Angezeigter Text:
■ ■ ■ ■ ■

Streit um das Betreuungsgeld: Bei fast allen unbeliebt
Obwohl die Kanzlerin sich für das CSU-Lieblingsprojekt aussprach, geht der Streit über das Betreuungsgeld weiter. Sogar Arbeitgeber und Kommunen halten es für unsinnig.
BERLIN dpa | Auch nach dem klaren Bekenntnis von Kanzlerin Angela Merkel (CDU) zum Betreuungsgeld wächst der Widerstand gegen das Projekt. Arbeitgeber-Präsident Dieter Hundt hält das ganze Vorhaben für unsinnig. „Das Betreuungsgeld ist nach meiner Überzeugung grundverkehrt. Ich hoffe sehr, dass die Koalition von diesem unsinnigen Vorhaben Abstand nimmt“, sagte er der BILD-Zeitung.

■ ■ ■ ■ ■

Datenteil:

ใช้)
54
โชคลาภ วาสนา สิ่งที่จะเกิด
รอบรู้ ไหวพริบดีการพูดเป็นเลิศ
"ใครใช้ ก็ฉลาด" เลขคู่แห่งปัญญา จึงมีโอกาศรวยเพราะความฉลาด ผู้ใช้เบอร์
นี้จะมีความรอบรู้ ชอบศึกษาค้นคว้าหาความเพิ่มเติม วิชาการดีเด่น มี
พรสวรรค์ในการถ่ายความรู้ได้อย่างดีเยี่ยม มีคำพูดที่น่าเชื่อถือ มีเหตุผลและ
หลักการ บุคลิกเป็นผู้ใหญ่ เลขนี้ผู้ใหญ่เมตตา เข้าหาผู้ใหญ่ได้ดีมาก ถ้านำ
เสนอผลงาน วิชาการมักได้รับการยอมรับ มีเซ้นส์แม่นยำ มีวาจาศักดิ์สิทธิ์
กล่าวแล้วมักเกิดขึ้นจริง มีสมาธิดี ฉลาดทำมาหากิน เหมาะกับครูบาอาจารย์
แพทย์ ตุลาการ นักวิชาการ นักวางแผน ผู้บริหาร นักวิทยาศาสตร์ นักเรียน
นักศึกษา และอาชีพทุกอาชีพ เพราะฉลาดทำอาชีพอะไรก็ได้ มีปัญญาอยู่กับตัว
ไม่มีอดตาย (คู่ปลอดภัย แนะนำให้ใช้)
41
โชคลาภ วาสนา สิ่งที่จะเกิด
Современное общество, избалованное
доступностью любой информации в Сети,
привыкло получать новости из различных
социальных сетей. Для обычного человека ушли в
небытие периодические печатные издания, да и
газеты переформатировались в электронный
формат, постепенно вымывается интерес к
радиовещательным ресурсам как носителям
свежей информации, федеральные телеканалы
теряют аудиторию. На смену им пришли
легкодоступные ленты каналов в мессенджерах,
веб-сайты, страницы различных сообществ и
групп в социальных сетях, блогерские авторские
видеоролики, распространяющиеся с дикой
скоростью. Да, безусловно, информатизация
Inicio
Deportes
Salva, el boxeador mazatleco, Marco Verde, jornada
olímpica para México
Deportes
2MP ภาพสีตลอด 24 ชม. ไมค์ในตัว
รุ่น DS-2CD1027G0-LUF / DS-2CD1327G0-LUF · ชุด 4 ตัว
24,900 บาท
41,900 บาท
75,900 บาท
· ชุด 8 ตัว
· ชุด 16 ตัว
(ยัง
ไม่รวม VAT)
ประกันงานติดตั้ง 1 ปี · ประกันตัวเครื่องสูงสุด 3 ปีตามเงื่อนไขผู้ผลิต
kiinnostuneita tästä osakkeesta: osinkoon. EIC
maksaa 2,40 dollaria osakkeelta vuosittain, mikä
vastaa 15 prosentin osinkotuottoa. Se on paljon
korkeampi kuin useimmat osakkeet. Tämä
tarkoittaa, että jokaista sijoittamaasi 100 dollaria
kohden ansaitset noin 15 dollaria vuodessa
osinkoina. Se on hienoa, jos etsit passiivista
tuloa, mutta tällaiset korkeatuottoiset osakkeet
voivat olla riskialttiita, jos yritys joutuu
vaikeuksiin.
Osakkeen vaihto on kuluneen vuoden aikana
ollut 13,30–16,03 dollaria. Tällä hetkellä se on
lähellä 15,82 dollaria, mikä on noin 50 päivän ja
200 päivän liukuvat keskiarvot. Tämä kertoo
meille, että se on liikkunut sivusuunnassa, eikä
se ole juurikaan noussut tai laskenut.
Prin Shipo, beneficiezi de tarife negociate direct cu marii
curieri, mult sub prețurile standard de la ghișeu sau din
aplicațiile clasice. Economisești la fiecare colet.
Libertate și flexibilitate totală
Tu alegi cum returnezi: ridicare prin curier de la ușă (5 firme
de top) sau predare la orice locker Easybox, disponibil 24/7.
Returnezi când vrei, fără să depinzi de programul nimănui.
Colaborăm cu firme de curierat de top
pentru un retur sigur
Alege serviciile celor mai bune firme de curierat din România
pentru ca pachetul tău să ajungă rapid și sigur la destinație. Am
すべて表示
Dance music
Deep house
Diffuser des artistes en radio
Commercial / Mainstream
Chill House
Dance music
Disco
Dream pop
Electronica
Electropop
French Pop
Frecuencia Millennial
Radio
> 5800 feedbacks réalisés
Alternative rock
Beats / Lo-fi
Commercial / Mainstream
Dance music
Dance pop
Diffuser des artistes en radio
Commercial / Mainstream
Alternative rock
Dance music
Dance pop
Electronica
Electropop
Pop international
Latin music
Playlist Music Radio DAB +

■ ■ ■ ■ ■

Arbeitsauftrag 1: Welcher Zeitung gegenüber äußerte sich Dieter Hundt laut dem Text zum Betreuungsgeld?
Arbeitsauftrag 2: Schreiben Sie den Text zum Betreuungsgeld im Anschluss an seinen letzten Satz weiter.
Die Auflistung stammt aus einer anderen Quelle.

Antwortfeld 1: Der BILD-Zeitung.

Antwortfeld 2:
Die Leistung sei teuer und setzte Anreize dazu, nicht zu arbeiten. Zudem bestehe die Gefahr, dass gerade Kinder davon nicht profitierten, für deren Entwicklung dies besonders wichtig wäre, meinte Hundt. Bundeskanzlerin Merkel (CDU) hatte am Montag über Regierungssprecher Steffen Seibert deutlich gemacht, dass sie an der Koalitionsvereinbarung zum Betreuungsgeld festhalten will.
Der Deutsche Städte- und Gemeindebund verlangte ebenfalls, auf das Projekt zu verzichten. „Solange der Ausbau der Kindergartenplätze nach wie vor unterfinanziert ist, sollten zusätzliche Mittel besser dafür eingesetzt werden“, sagte Hauptgeschäftsführer Gerd Landsberg Handelsblatt Online. Für den Rechtsanspruch auf Kinderbetreuung bis August 2013 fehlten noch über 200.000 Plätze.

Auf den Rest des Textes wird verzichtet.